My problem with Flash Boys is that it just told so little of the story, and clearly wanted to make Katsyuna a hero figure protecting the little guy from the big bad HFT's. But there are two huge parts of the story that I think he should have at least mentioned. The first part is that the desire for speed and great lengths to get it are nothing new on wall st. CGuys using phones to get ahead of bucket shops at the turn of the 19th century, the whole reason guys paid big bucks to become floor traders, SOES bandits on Nasdaq in the 80s, are all just a part of the very long story of people trying to get a speed advantage to trade on the stock market. It just became a lot scarier because its on computers (many HFT strategies are actually fairly simple- the whole point is to be simple as they just want to use their speed to ensure as close to a risk-free profit as they can.

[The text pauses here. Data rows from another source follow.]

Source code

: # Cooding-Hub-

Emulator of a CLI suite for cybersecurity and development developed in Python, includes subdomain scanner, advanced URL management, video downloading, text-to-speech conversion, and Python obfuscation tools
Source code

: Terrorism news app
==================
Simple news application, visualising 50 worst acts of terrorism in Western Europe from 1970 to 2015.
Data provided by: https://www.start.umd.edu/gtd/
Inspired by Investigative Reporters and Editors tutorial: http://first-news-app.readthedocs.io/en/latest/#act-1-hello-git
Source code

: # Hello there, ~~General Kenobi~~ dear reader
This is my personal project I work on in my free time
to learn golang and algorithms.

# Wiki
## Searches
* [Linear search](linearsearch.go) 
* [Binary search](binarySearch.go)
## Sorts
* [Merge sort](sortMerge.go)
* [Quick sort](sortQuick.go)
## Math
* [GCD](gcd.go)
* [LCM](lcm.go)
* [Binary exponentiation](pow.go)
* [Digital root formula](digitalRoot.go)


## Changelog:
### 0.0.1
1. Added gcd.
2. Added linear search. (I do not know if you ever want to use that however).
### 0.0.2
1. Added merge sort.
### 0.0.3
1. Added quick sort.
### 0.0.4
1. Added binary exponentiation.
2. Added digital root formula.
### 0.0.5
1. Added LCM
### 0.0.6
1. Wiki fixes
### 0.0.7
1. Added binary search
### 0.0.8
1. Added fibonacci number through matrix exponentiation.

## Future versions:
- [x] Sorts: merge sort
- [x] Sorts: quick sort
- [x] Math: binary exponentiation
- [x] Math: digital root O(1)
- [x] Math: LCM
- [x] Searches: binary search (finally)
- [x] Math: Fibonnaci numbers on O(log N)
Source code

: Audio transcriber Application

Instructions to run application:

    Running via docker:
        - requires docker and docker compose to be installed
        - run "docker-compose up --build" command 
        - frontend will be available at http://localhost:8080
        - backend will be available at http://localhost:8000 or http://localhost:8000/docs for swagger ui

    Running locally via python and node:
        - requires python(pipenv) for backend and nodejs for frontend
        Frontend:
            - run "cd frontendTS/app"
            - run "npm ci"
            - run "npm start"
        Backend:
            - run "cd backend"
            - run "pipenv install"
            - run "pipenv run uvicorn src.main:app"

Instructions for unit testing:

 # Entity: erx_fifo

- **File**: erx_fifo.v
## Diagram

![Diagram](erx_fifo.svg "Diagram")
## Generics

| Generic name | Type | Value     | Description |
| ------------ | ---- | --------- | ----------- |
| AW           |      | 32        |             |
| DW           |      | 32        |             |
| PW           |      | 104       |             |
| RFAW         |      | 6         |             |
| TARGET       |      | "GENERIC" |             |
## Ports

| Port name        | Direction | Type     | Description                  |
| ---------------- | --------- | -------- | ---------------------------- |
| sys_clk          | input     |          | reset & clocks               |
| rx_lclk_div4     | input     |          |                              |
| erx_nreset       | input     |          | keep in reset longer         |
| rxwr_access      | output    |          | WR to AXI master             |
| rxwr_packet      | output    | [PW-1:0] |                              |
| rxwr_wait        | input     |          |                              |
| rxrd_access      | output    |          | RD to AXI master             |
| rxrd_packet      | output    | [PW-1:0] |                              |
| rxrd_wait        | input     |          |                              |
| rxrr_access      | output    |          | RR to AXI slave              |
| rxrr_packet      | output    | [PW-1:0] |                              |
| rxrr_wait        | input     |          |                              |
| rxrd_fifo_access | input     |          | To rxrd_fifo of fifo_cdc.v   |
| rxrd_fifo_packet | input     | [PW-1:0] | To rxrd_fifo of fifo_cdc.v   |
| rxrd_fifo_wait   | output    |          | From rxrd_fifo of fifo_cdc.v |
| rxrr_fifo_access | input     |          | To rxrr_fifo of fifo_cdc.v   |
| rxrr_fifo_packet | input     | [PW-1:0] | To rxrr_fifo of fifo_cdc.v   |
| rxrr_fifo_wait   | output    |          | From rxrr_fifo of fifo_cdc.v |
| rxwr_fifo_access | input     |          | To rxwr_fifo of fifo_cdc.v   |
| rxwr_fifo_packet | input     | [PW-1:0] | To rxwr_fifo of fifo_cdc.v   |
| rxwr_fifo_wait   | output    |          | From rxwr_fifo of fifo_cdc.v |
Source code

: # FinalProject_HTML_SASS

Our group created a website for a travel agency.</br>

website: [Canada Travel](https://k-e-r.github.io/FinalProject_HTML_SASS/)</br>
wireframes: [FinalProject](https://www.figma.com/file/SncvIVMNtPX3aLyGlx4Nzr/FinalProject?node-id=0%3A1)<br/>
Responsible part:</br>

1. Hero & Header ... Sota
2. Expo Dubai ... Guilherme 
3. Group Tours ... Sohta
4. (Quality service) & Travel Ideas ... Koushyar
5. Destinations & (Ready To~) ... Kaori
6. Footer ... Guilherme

The second major part of the story that they don't talk about it is how corrupt the markets used to be. Floor traders were shady and would literally front-run orders. That is more or less impossible now, there is a clear audit trail. But even aside from that, which did happen, but was relatively small potatoes, is the fact that the "spread" you would pay when buying and selling stocks used to be huge. Transaction costs used to be a huge part of trading, from your broker charging $50 just to make a trade, to the huge bid/ask spread that went in the pockets of market makers. There used to be armies of "traders" in the 80s and 90s that brought home 6 figure salaries when that really meant something that were just automated out of a job in the 00's. Your typical spread on IBM is now maybe a few cents, where it used to be over a dollar in the 90s. Your typical brokerage now charges about $7 a trade, with some as low as $1 (Interactive Brokers- which I use).
This is a topic I tend to ramble about, which I have done here, but hopefully that paints more of a picture. If you have questions or want me to expand on any particular area, let me know.